綾瀬くんは私が大嫌い


久しぶりに二人で下校できて、こっそり低めのスキップを披露してしまう。せっかくなのだ、今日は二人で何か食べに行こう。とさりげなくデートのお誘いをしてみるが、無言。
デートのお誘い、玉砕。粉砕。破砕。

じゃあせめて、と思い制服のジャケットのポッケから端末を取り出して、連絡ツールのアプリを開き、勢いよくそれを彼に見せる。


「お、お願いします、ブロックを解いてはくれませんか?」


涙ながらに懇願してみるが、綾瀬くんは横目に見るなり、短く「無理」という。


「な、なんでぇ!?別にいいじゃん連絡くらい!」


「本当に無理」



「お願いしますお願いしますお願いします、なんでもします。お願いします。」


駅までの住宅街に響く私の必死の懇願。


「じゃあもう話しかけないでくれる?」


なんでもしますと安易に言ったが最後、思わず白目を向いてしまいそうになるお願いをされた。それだけは無理だ。

ブロックをされたのは最近ではない。私が彼を好きになってすぐだった。なかなか教えてくれないそれに痺れを切らした1年生の時。綾瀬くんが寝ている隙に、パスコードのかけられていないスマートフォンを操作し、巧みに私と連絡交換させたのだ。

気づかれた日、もうスタンプはプレゼントできなくなっていたし、パスコードも厳重に掛けられていた。無念。

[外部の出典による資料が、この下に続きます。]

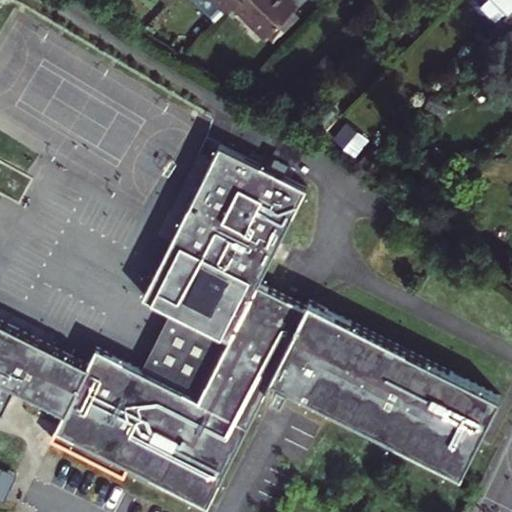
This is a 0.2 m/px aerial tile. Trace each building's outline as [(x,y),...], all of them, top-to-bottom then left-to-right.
[(200,0),(220,20),(237,2),(239,0),(200,0)] [(239,0),(237,2),(269,35),(300,4),(295,0),(239,0)] [(511,0),(495,0),(510,14),(511,12),(511,0)] [(484,40),(469,55),(480,67),(496,51),(484,40)] [(327,53),(313,67),(331,85),(344,71),(327,53)] [(500,394),(310,298),(307,304),(287,293),(258,279),(279,239),(306,185),(222,143),(146,293),(171,306),(140,366),(99,345),(89,363),(0,317),(0,374),(67,409),(58,426),(209,502),(272,375),(461,469),(500,394)]
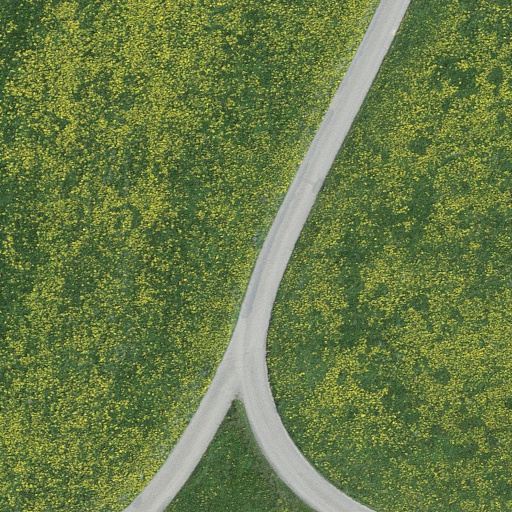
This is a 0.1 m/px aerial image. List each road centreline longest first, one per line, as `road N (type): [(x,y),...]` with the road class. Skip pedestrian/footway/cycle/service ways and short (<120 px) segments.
road 1 (track): [(159,511),(216,427),(313,193),(405,0)]
road 2 (track): [(325,511),(289,472),(256,405),(250,344)]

私が一人で話したり玉砕して白目を向いていたりするともう駅前に着く。
18時になり、少し人が多くなっていた。改札に定期をかざし、別の改札を通っていた綾瀬くんに置いていかれまいと後をついてホームにおりる。


ふと自動販売機が目に入った。


「あ。綾瀬くん!なんか飲む?私小銭侍だから使う所探してるの!」

小銭侍って何だろうね、と一人で笑いながら鞄に入っている財布を取り出す。
綾瀬くんは横に並ぶので、きっと飲み物を選んでいるのだろうと思った。

財布から細かくなった小銭を数え集めていると、高い機械音が聞こえる。疑問に思い、機械音がした自動販売機をチラリと見ると、綾瀬くんが私なんか待たず定期であるICカードをかざしていた。

「えっ?!ちょっと!小銭侍なのに!私が出すのに!」


私の言葉は全く聞こえていないようで、躊躇わずボタンを押し、すぐに落下してくるペットボトル。

「…そんなに私に奢られたくないの?」

綾瀬くんが屈んで取り出したのは炭酸水。
あれ、奇遇だなぁと綾瀬くんを眺める。私も炭酸水にしようと思っていたのだ。

すると

「はい」

片手でそれを渡してくる。

「へぁ?」

何が起きているか脳が処理できなくて間抜けな声が出てしまった。

炭酸水を持たない片手ではもう一度ICカードをかざし、次はお茶を買っている。
差し出した炭酸水が受け取られないのを不思議に思ったのか「…あれ、ハマってたんじゃなかった?」と私に問うてきた。

「っえ?!?」

未だそれを受け取れず。

「は?なに?」


「まさか私に?!買ってくれたの?!?」

喜びの表情を向けると顔を顰める。正反対の感情を持つ二人。

「…は?……だる」

ため息を吐き私にペットボトルを押し付けてくる。



やっと受け取れた炭酸水が輝かしい。いや、神々しい。初めての綾瀬くんからのプレゼントだ!!!!!!!

気分的には3メートルはジャンプして喜んだ。


「うわーー!ありがとう!!!」


周囲の目を集めるけれどそんなの関係ないのだ。